The gun measures were among 174 pieces of legislation Moore signed Tuesday at the seventh and final bill-signing ceremony since the General Assembly adjourned April 10. The latest batch follows more than 600 bills already signed into law, including the establishment of a new recreational cannabis industry, new protections for abortion patients and providers, and an expedited increase of the minimum wage.

The General Assembly passed 810 bills during the 2023 legislative session. Moore has signed about 800 thus far and it’s unclear if he plans to veto the legislation that has yet to be signed, or let it go into effect without his signature.

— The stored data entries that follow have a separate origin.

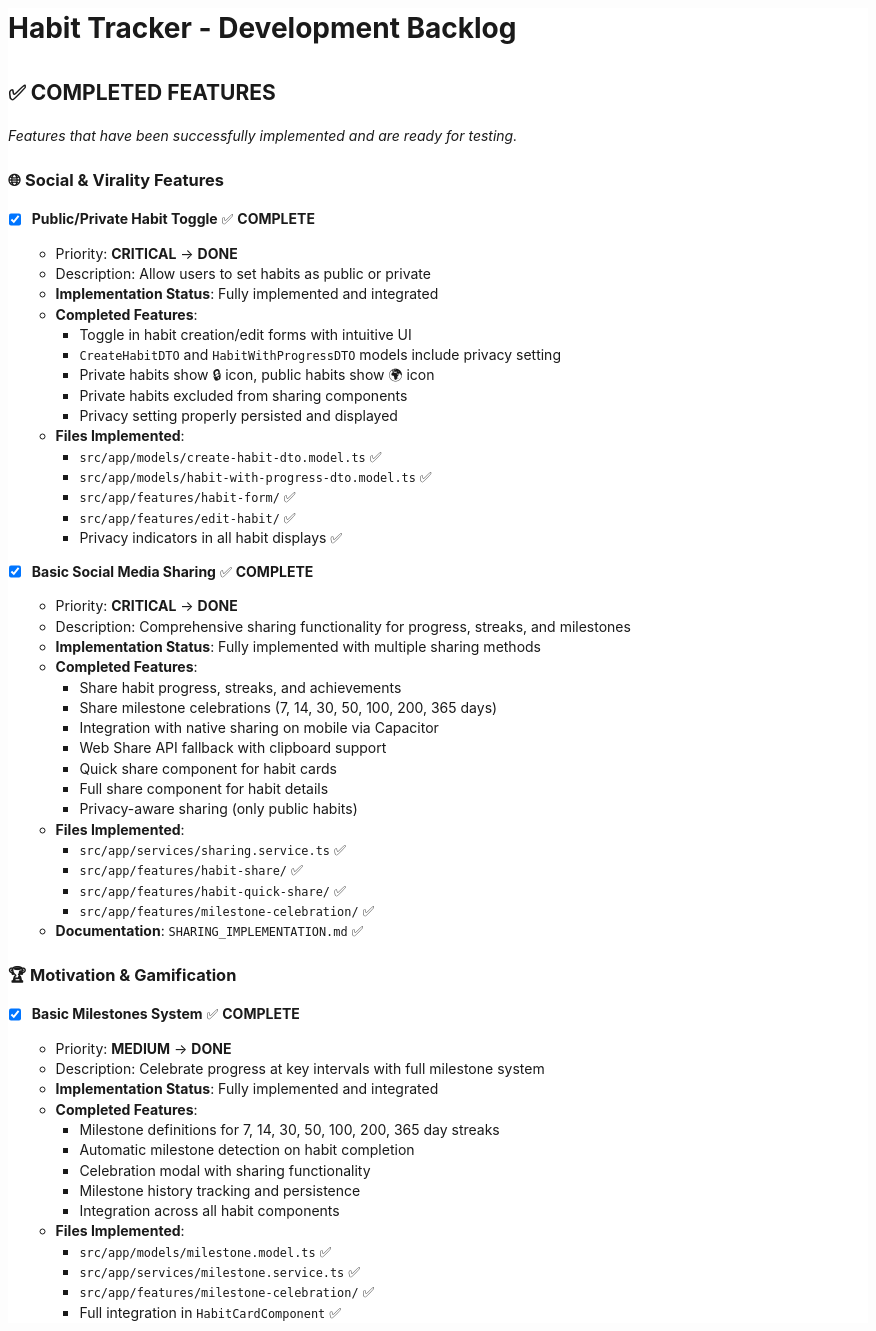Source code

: # Habit Tracker - Development Backlog

## ✅ COMPLETED FEATURES

_Features that have been successfully implemented and are ready for testing._

### 🌐 Social & Virality Features

- [x] **Public/Private Habit Toggle** ✅ **COMPLETE**

  - Priority: **CRITICAL** → **DONE**
  - Description: Allow users to set habits as public or private
  - **Implementation Status**: Fully implemented and integrated
  - **Completed Features**:
    - Toggle in habit creation/edit forms with intuitive UI
    - `CreateHabitDTO` and `HabitWithProgressDTO` models include privacy setting
    - Private habits show 🔒 icon, public habits show 🌍 icon
    - Private habits excluded from sharing components
    - Privacy setting properly persisted and displayed
  - **Files Implemented**:
    - `src/app/models/create-habit-dto.model.ts` ✅
    - `src/app/models/habit-with-progress-dto.model.ts` ✅
    - `src/app/features/habit-form/` ✅
    - `src/app/features/edit-habit/` ✅
    - Privacy indicators in all habit displays ✅

- [x] **Basic Social Media Sharing** ✅ **COMPLETE**
  - Priority: **CRITICAL** → **DONE**
  - Description: Comprehensive sharing functionality for progress, streaks, and milestones
  - **Implementation Status**: Fully implemented with multiple sharing methods
  - **Completed Features**:
    - Share habit progress, streaks, and achievements
    - Share milestone celebrations (7, 14, 30, 50, 100, 200, 365 days)
    - Integration with native sharing on mobile via Capacitor
    - Web Share API fallback with clipboard support
    - Quick share component for habit cards
    - Full share component for habit details
    - Privacy-aware sharing (only public habits)
  - **Files Implemented**:
    - `src/app/services/sharing.service.ts` ✅
    - `src/app/features/habit-share/` ✅
    - `src/app/features/habit-quick-share/` ✅
    - `src/app/features/milestone-celebration/` ✅
  - **Documentation**: `SHARING_IMPLEMENTATION.md` ✅

### 🏆 Motivation & Gamification

- [x] **Basic Milestones System** ✅ **COMPLETE**

  - Priority: **MEDIUM** → **DONE**
  - Description: Celebrate progress at key intervals with full milestone system
  - **Implementation Status**: Fully implemented and integrated
  - **Completed Features**:
    - Milestone definitions for 7, 14, 30, 50, 100, 200, 365 day streaks
    - Automatic milestone detection on habit completion
    - Celebration modal with sharing functionality
    - Milestone history tracking and persistence
    - Integration across all habit components
  - **Files Implemented**:
    - `src/app/models/milestone.model.ts` ✅
    - `src/app/services/milestone.service.ts` ✅
    - `src/app/features/milestone-celebration/` ✅
    - Full integration in `HabitCardComponent` ✅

Other bills signed Tuesday include legislation aimed to help local law enforcement agencies afford body cameras and video storage, require most security guards to be trained and licensed by the state, prohibit false emergency calls to law enforcement (sometimes referred to as “swatting”), and address Maryland’s teacher shortage.

Moore also signed bills expanding the authority of Maryland Attorney General Anthony Brown’s office, including legislation authorizing the office to prosecute police for unjustly killing or injuring civilians. Under existing law, an Independent Investigation Division in the Office of the Attorney General has investigated all deadly police encounters since it was created, but the decision to prosecute was left to the local state’s attorneys.

The governor also approved a bill that will allow the Office of the Attorney General to investigate and prosecute certain civil rights violations.

“To the family who was denied a place to live because you have children, to homebuyers who are denied a mortgage because of where you choose to live, to women and Marylanders of color who work hard for a fair wage, but at the end of the day bring home less than their counterpart, and to the employee who is forced to remove a headscarf in the workplace: Today is for you,” Brown said.